Reviewed in Spirit of Change Magazine

Our founders knew that America’s downfall would most likely originate from within and considered domestic dangers “more alarming than the arms and arts of foreign nations.” Therefore, the framers of our Constitution included a provision to counteract what they called “domestic violence” – Article IV, Section 4:

“The United States shall guarantee to every state in this union a republican form of government, and shall protect each of them against invasion; and on application of the legislature, or of the executive (when the legislature cannot be convened) against domestic violence.”

By domestic violence, the framers meant harm that we would do to ourselves and one another of such a nature as to be beyond the police powers of the states to contend with and be of such a magnitude as to threaten survival. The cornerstone of our Constitution is the domestic violence clause: the all-important provision that justifies the very existence of the federal government by granting it the power to protect its citizens in times of national emergencies.

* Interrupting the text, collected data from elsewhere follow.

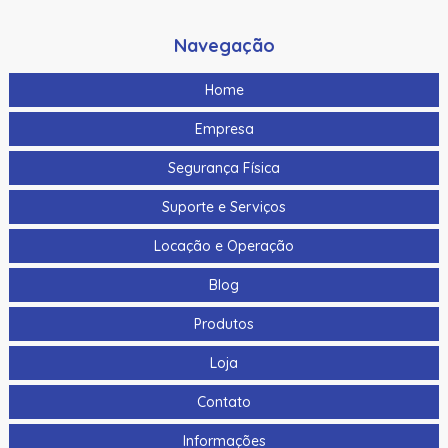
Rk40 Se
Navegação
921Ptnnek00000 | Assa Abloy | Leitor De Proximidade
Rpk40
Home
928Nfntek000Te | Assa Abloy | Leitor De Proximidade
Rklb40
Empresa
940Ntntek00000 | Assa Abloy | Leitor De Proximidade R90
Segurança Física
Adaptador Voltagem Hikvision Para Camera Panovu Dc
Suporte e Serviços
36V Euv-150S036Sv-Kw01
Locação e Operação
Ah20W14 | Assa Abloy | Hub Para Interface De
Controladores Wiegand
Blog
Ah30R12 | Assa Abloy | Hub Para Interface De
Produtos
Controladores Compatíveis Via Rs-485
Loja
Ah40In2 | Assa Abloy | Hub De Interface Ethernet Ip Poe
Para Vault Next
Contato
Altofalante/Sirene/Corneta Ip Hikvision Ds-Pa0103-B
Informações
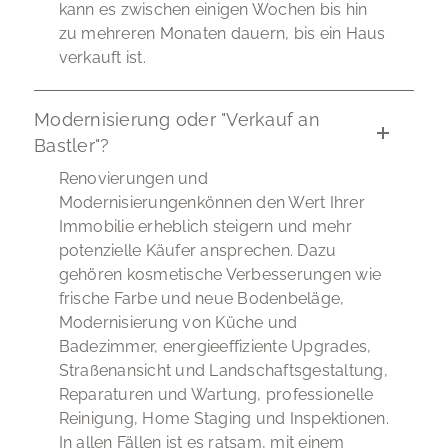
kann es zwischen einigen Wochen bis hin
zu mehreren Monaten dauern, bis ein Haus
verkauft ist.
Modernisierung oder "Verkauf an
Bastler"?
Renovierungen und
Modernisierungenkönnen den Wert Ihrer
Immobilie erheblich steigern und mehr
potenzielle Käufer ansprechen. Dazu
gehören kosmetische Verbesserungen wie
frische Farbe und neue Bodenbeläge,
Modernisierung von Küche und
Badezimmer, energieeffiziente Upgrades,
Straßenansicht und Landschaftsgestaltung,
Reparaturen und Wartung, professionelle
Reinigung, Home Staging und Inspektionen.
In allen Fällen ist es ratsam, mit einem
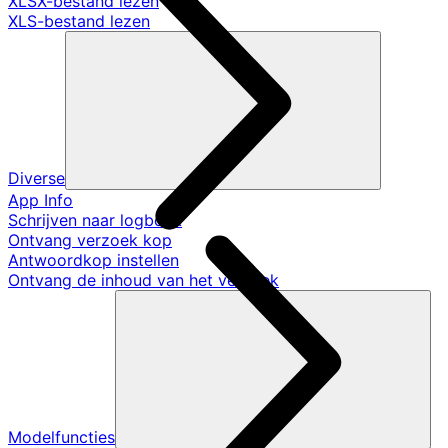
XLSX-bestand lezen
XLS-bestand lezen
Diverse
App Info
Schrijven naar logboek
Ontvang verzoek kop
Antwoordkop instellen
Ontvang de inhoud van het verzoek
Modelfuncties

If You Can Keep It: A Constitutional Roadmap to Environmental Security by Michael Diamond is a primer for invoking this domestic violence clause. An environmental attorney, Diamond thoroughly documents how an unprecedented exposure to multiple chemical toxins, a denatured food supply, and other “webs of morbidity” are altering our health, intelligence, and behavior – especially that of our children. He shows how multiple chemical exposure is the underlying cause of many of our nation’s problems and that this is indeed a domestic violence emergency anticipated in the Constitution.

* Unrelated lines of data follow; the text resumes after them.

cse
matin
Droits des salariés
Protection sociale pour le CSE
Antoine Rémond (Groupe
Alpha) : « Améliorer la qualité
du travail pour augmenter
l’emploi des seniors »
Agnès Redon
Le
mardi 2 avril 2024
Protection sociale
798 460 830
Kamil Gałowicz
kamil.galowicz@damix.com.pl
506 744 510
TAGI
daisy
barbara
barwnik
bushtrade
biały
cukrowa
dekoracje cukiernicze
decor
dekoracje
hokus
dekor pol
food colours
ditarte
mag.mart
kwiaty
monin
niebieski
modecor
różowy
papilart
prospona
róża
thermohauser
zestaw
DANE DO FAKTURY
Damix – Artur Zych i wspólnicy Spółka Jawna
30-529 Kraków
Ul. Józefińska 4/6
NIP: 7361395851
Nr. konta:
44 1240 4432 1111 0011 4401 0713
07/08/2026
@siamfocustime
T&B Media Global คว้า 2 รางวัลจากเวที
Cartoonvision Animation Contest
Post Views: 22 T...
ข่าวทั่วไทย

The harm is occurring at the molecular level. From the womb to the school room and beyond, we are subject to a barrage of toxic chemicals and heavy metals wildly beyond our genetic experience. This assault is overwhelming our personal biochemical constitutions, our physique and psychic. The sense and sensibilities of our children are so chronically stressed that, as the late historian Barbara Tuchman observed, “the knowledge of a difference between right and wrong is absent from our society.”

The main point of Diamond’s well-researched book (397 footnotes) is that we have a constitutionally sanctioned strategy to deal with this self-induced environmental fiasco. He shows how we can, “using the Constitution as intended, change our economy from one based on waste and war to one based on peace, public health, and the survival of future generations.”

This remarkable book is the result of twenty years of research and reflection. Diamond’s compelling yet centered writing, along with his ability to articulate complex ideas, makes this a very readable book – one that offers a real solution from no less than the people who gave us our freedom. As Diamond discovered, “the framers left us a roadmap in a time capsule.”

It will not be easy dusting off and invoking the domestic violence clause. Neither was it easy to accomplish the American Revolution. However, while that struggle gave us our freedom, this battle is to keep not only our freedom but also our very humanity… for ourselves and for our descendants. The Article IV approach has the potential to work, but only if we are still willing.

Published in the July/August 1998 issue of Spirit of Change,
New England’s largest holistic magazine.